Wandering downhill towards the port and the ‘inner’ city
marina, we found ourselves in Maria Pita Plaza (Praza in Galician). In 1589, on the orders of Queen Elizabeth I,
Sir Francis Drake led English troops to lay siege to the city. Following the death of her husband during the
attack, Maria Pita tore the English standard from a lance and killed Drake’s
brother with it, with the cry “Let all honourable men and women follow
me”. So fierce was her rage, the 4000
inhabitants fought off three times that number of fearful Englishmen. She has come to represent the strength and
determination that characterise the women of A Coruña.
Maria Pita’s statue faces the imposing edifice of the City Hall. As we emerged onto the waterfront, we discovered why the city is known as the ‘Ciudad de cristal’ – glass city. Originally fishermen’s houses, the buildings that line the Avenidas de Montouto and da Mariña are completely glazed on the façades of their upper floors. The windows enclose balconies, and each is slightly different in design. Forming a terrace, they are spectacular. Looking closer, one notices a plethora of Modernist and Art Nouveau styles of architecture, including stonework, moulding and wrought iron.
We took in a little culture at the Fine Arts Museum, and sampled several local specialities, including Estrella beer, octopus and empanada – a savoury filled pastry. There was masses more we didn’t find time for, including a ride on the tram along the longest promenade in Europe, from which we’d have enjoyed close ups of the Torre de Hercules, originally a Roman lighthouse and still in operation, the Japanese-designed Domus Museum of Mankind, and a spherical glass funicular to the Mirador San Pedro. We were surprised to discover in the Plaza del Humor that some well-known heroes of comedy have transcended borders to become popular abroad: Shakespeare, Laurel and Hardy, Fred and Barney from The Flintstones, and Asterix the Gaul among them. [Note to self-catering visitors: the Mercado, market hall, on the North edge of the Plaza del Humor, has a good selection of produce, butchery, fish and delicatessen stalls; below it is a Gadis supermarket that will deliver free when you spend €60 – just find the right checkout and the helpful assistants do it all for you].
Our daughter made this same trip some years ago, whilst
waiting for the right weather to set off on John Laing, an OYT South tall ship,
across the Bay of Biscay to Dublin. She
told us it was a must-do. Skipper’s
parents have ‘done’ the Camino twice, and another friend of ours has also
walked one of the pilgrimage routes, discovering the wonderful Galician white
along the way. We were lucky with a
lovely sunny day, and followed a route Mate found on a website to take in all
the key sights of this ancient city, the third most important in Christendom,
after Jerusalem and Rome.
Of course, we had some boat jobs to attend to as well as ‘touristing’, whilst waiting for the right weather to ‘go around the corner’ to start heading South again. But while we were here, we took advantage of a straightforward train journey a little way inland, to Santiago de Compostela.
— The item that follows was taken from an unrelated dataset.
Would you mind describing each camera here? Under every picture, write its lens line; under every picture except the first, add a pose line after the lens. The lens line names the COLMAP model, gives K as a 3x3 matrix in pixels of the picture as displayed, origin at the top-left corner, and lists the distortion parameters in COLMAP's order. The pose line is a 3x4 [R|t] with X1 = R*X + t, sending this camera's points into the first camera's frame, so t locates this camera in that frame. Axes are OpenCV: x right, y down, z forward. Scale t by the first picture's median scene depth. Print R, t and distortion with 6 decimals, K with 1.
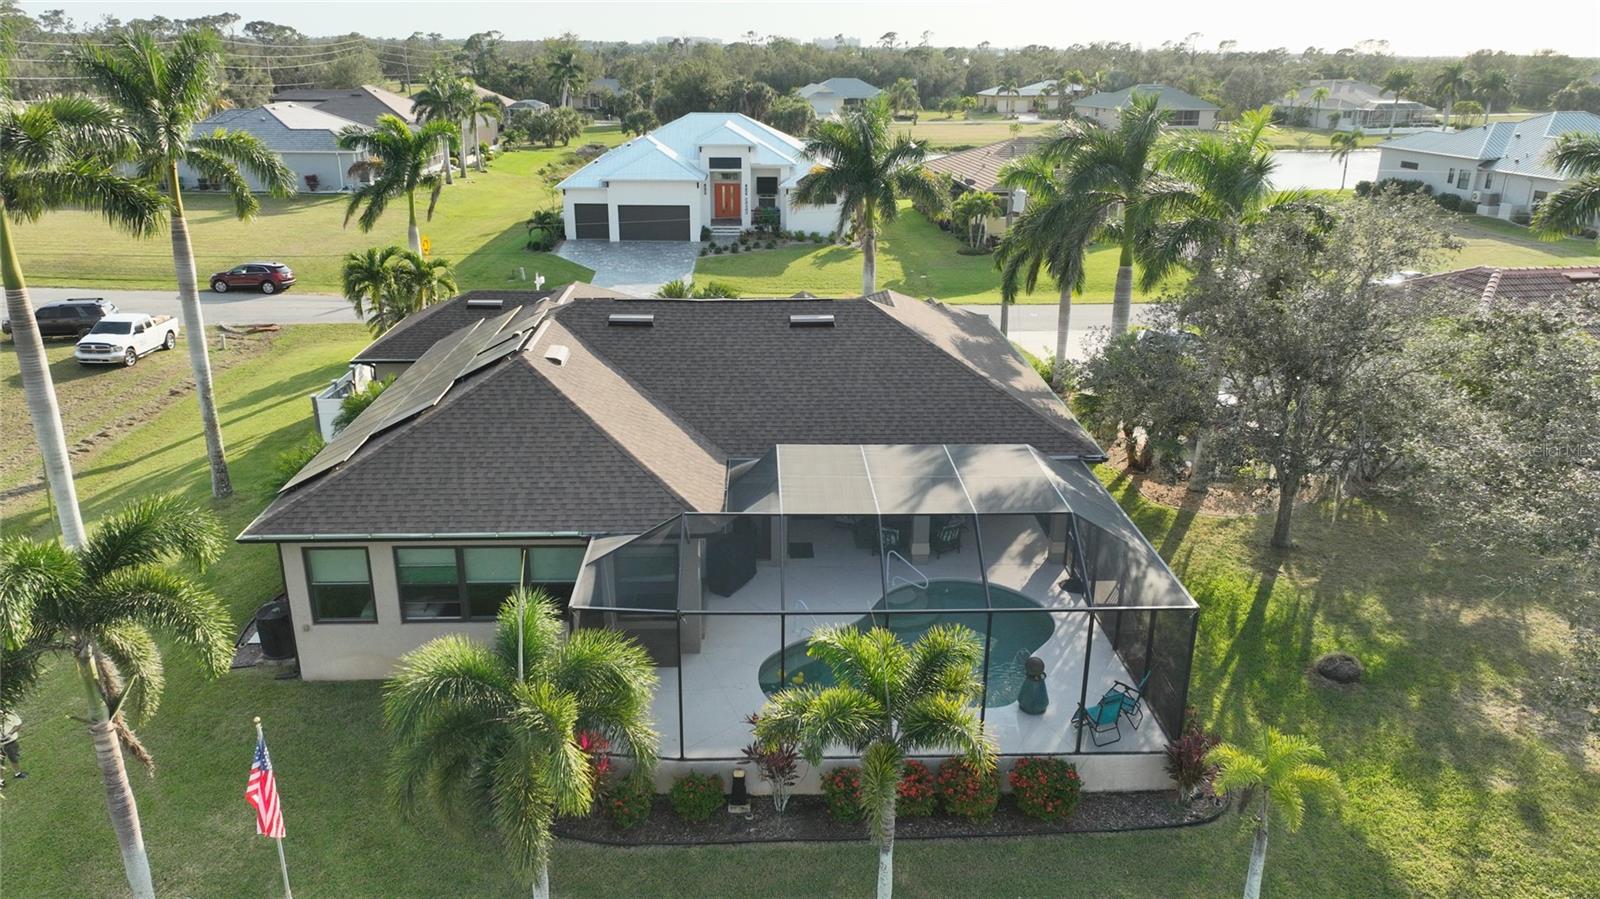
lens RADIAL K [[1124.3, 0, 804.5], [0, 1124.3, 446.4], [0, 0, 1]] dist [0.000355, 0.011950]
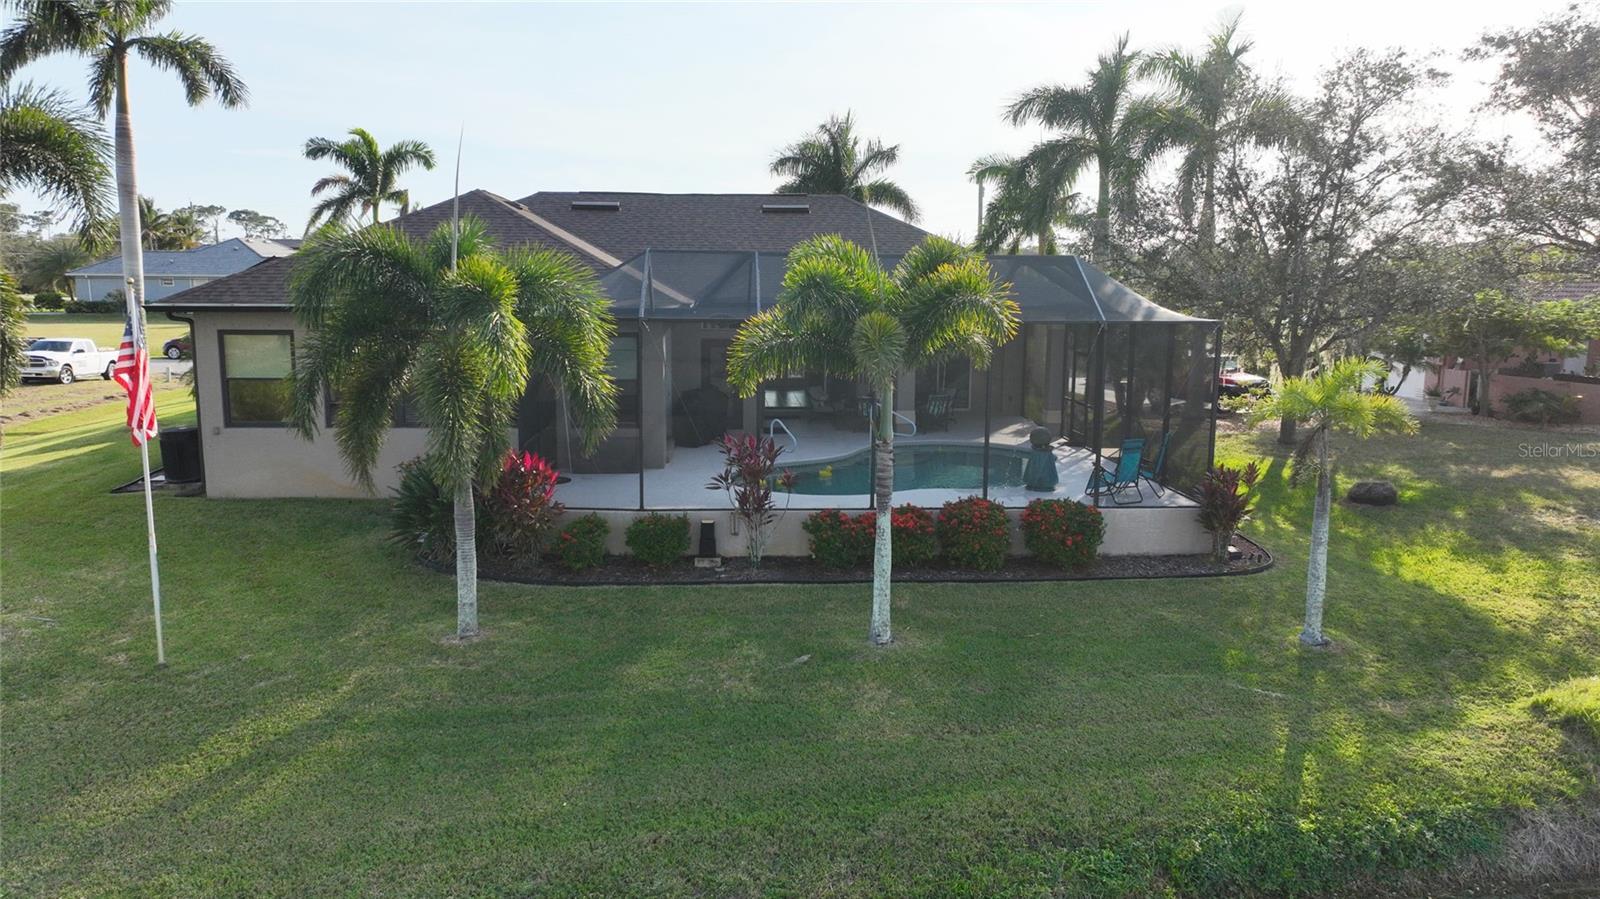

Once again we selected just one museum, deciding on the Museum
of Pilgrimage, which triggered a lively conversation about religion versus
tourism, and their relative financial impact.
Refreshed by wonderful hot chocolate con churros at Café Metate,
a former chocolate factory where they still make their own chocolate, we
strolled through the covered market, a series of domed-roofed halls each
specialising in different foods: butchery, fish, fresh fruit and vegetables.
Disappointed by our visit to the mighty Cathedral itself,
currently an enormous building site with almost the entire interior clad in
scaffolding and plastic, we nonetheless enjoyed the grand finale of the Praza
do Obradoiro, the square that fronts the West façade in all its Romanesque
glory. Cynical as we may be, it was
still moving to experience the triumph and elation of pilgrims realising they
had finally reached the pinnacle of their journeys.